How many conversations are there in your life, that never happened, because you or someone else was not willing or able to be vulnerable?
How many loves and experiences have been lost out of that very same fear?
How many situations have your senses informed you were opportunities that your trauma shut down for you with the speed of Bruce Lee’s reflex’s?
How much of that fear, that fear of being vulnerable, has anything positive to offer you?
When someone wants to work on vulnerability with me, what follows in this post is my approach, advice and heartfelt deep hope:
Vulnerability (intimacy) is something that lives in the emotional spectrum between love and fear.

So I am asking you now, as if you were in front of me:
How has fear impacted your life? Do you have regrets? What are you doing about it?
Meaning…
How can your past regrets inform you about how you will need to respond differently when the opportunity comes up again, because it will come up again.
What can you learn to do now so that when you have an opportunity to act on something, you finally do it with the intent to move through the discomfort?
These are all questions I ask patients in therapy when they tell me they want to be happy and connect with someone authentically.
When we talk about how vulnerability is either possible for people or it isn’t (currently), it seems to work in a cycle.
We disclose only things to those we trust and since we do not trust many people including our own judgment, we remain silent and vulnerability starts to feel increasingly more dangerous as we build the negative fantasy around what it means for us to be vulnerable.
This is a problem though isn’t it? Something is missing when being vulnerable is missing.
Something deeply fulfilling is missing.
Because if you never let yourself be vulnerable then you will never connect at the deepest levels to your experience here and you can feel that loss without ever having had the feeling of having it somehow.
So what can you do?
The simple but difficult answer is, you re-process WHY you are afraid in the first place, which you will find has shaped your current behavior with connection a long time ago. The good new is you can change your feelings on intimacy but/and you must be willing to revisit the wound that exists currently because there-within is the fix to the problem.
The process is literally: Feel, deal, and heal the wounds that dictate your current process for love.

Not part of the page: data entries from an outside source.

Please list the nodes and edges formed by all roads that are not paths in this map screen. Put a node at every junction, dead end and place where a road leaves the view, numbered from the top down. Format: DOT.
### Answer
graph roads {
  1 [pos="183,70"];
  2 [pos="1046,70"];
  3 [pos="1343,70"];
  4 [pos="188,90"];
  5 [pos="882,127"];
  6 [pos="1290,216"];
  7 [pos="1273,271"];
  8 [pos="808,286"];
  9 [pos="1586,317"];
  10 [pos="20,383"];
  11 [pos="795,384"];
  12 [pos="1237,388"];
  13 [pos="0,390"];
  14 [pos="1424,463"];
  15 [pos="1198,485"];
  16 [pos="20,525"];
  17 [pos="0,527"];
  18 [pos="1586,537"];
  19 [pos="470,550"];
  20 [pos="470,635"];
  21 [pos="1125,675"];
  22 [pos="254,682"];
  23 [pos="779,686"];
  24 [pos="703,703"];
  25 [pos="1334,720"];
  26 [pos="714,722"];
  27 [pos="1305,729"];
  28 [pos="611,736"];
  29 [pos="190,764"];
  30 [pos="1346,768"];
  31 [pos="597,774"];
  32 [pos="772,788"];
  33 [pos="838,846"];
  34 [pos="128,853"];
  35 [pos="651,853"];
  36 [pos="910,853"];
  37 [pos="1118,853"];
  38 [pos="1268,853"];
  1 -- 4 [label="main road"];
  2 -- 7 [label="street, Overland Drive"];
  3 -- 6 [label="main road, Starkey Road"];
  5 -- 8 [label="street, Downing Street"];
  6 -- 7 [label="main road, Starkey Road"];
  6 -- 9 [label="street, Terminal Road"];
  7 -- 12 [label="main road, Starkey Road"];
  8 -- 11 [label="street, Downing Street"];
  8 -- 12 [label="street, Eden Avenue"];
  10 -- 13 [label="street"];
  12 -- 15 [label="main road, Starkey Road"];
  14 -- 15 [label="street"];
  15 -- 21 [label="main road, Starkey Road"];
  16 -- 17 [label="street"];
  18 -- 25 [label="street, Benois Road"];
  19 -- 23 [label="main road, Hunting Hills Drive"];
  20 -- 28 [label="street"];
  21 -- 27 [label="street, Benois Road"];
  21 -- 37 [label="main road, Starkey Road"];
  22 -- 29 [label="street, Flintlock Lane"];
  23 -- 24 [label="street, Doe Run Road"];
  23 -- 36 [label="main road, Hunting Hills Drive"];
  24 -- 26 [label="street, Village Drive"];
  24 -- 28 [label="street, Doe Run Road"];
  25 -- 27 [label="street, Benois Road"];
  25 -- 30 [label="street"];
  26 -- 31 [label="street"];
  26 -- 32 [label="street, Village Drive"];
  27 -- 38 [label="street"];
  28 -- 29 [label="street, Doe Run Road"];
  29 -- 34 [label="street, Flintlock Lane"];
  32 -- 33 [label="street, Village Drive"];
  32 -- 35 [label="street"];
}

Love and the first feelings of the absence of love (pain) are recorded in our memories as children and revisiting pain and having closure with it all happening to us before it was in our control is the only way you can free yourself up to truly love without a full metal jacket protecting your heart at all “costs”.
Costs.
Costs always come up in therapy as defense mechanisms (functional excuses) for not engaging in intimacy because the trauma from the past takes over. It sounds like “I know it would be great BUT…” whatever the “but” is, consider that the “cost”.
Real costs are different than “costs”.
The only Real costs are the experiences we pay for and haven’t learned anything from in order to do better for ourselves. Anything else is always an investment waiting on you to cash in.
If you are like me you have enough lessons that have shown you that you can go through things and it not break you.
Why don’t you break? Resilience.
Resilience is the perfect support system for maintaining.
Resilience can also be used with becoming vulnerable because it shows up for you when you need positive reinforcement for the act of being vulnerable.
Vulnerability is a strength because it shows both yourself and others that you can handle any outcome because authenticity is non-negotiable for secure people, making resilience a quality all vulnerable people have.
The secret is, only the secure people in this world are vulnerable and they are not vulnerable because they are secure, they got to a space of security BECAUSE they were willing to be vulnerable.
At some point you decide you are resilient enough to be vulnerable and survive any outcome that results because it’s the only way to act authentically and experience intimacy.
How to start on this journey:
#1. Get your mind right. Literally
You have to say to yourself in the mirror out loud:
“You are a product of your past, you are not defined by it, you have learned and suffered and survived. The love I should have and deserve to have, was not always shown to me as a child or as a young adult in the way I needed it. Despite that, I can depend on me and I can depend on others. I can see others as reasons AND not blame them. Being fearless with love will be my reality because I am worthy of being loved for my authentic self.”
You say this out loud because you need to hear it. You need to say it. You need to see yourself say it. You need to listen to it and embrace it.
Then…
You GO.
Go try the things that you were to scared to try while you were so worried about rejection. You have resilience to endure the outcome.
You SAY
Say the things that make your heart beat go crazy because think about what is happening by keeping that energy trapped inside you out of fear. You have the resilience to endure the outcome.
You FEEL
Open yourself up to being ok no matter what happens because you are an evolved version of you who can handle having to adjust. Resilience, remember?
You let INTIMACY happen
(instead of stopping it with your anger/staged fights/traumatic pre-programmed responses)
Intimacy is something that requires your vulnerability and the reward is the freedom to be exactly who you are because that is how you will feel when you connect with people who are also willing to be their most vulnerable selves.
The path is known. We actually know as humans how to fix our pre-programming and heal ourselves. The question is, are you willing. Are you willing to do what needs to be done to see, feel and experience the other side?